■ EXERCISE DIRECTIONS:
Your answer must consist of exactly the lines below, starting with the line with "jakarta dan KONSOLIDASI PKN PERKUAT" and going on through the line with "JULY 25, 2026", and nothing else.

- - - - -

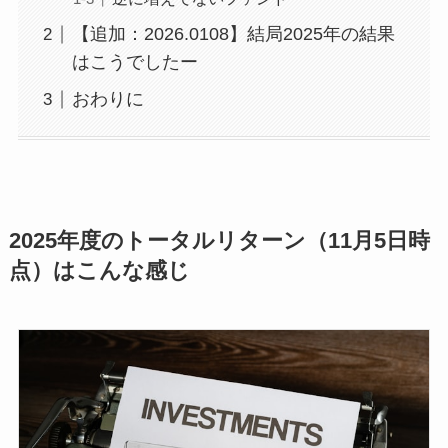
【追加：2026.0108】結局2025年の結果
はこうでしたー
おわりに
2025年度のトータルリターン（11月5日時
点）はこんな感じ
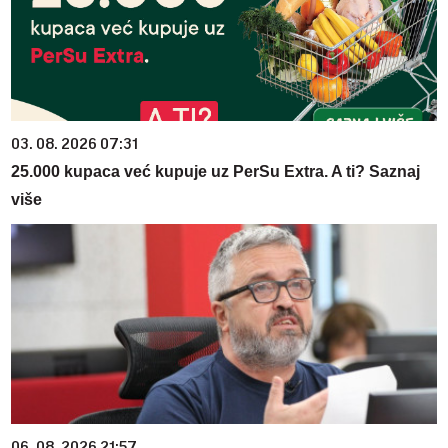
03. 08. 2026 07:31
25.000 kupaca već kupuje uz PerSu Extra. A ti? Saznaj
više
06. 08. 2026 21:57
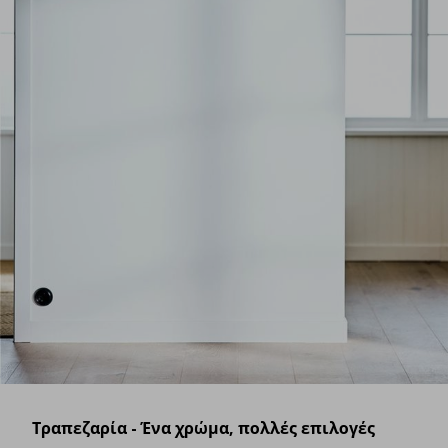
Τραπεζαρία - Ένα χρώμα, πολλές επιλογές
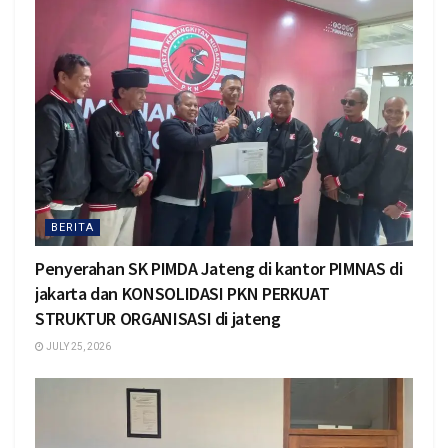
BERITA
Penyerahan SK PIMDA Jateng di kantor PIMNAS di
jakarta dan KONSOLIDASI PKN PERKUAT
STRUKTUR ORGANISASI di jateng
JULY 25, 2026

- - - - -

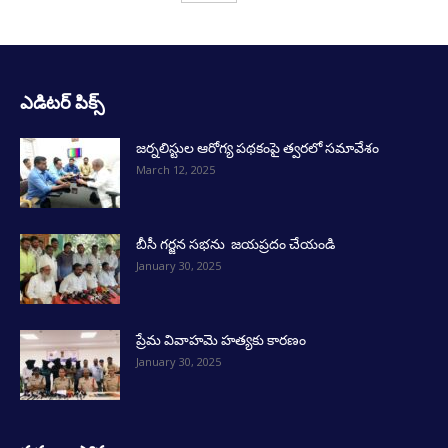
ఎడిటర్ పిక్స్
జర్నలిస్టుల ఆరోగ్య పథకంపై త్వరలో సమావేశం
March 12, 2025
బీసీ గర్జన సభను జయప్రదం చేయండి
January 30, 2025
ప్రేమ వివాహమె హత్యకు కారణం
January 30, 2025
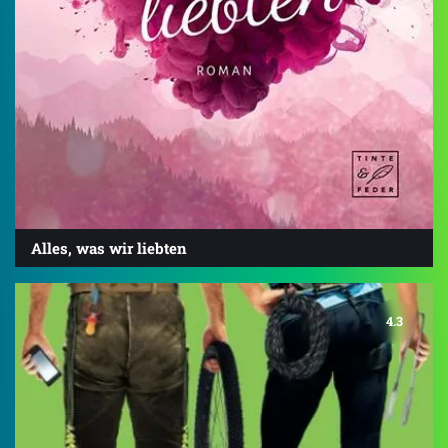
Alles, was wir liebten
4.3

- - - - -

■ FINAL ANSWER:
jakarta dan KONSOLIDASI PKN PERKUAT
STRUKTUR ORGANISASI di jateng
JULY 25, 2026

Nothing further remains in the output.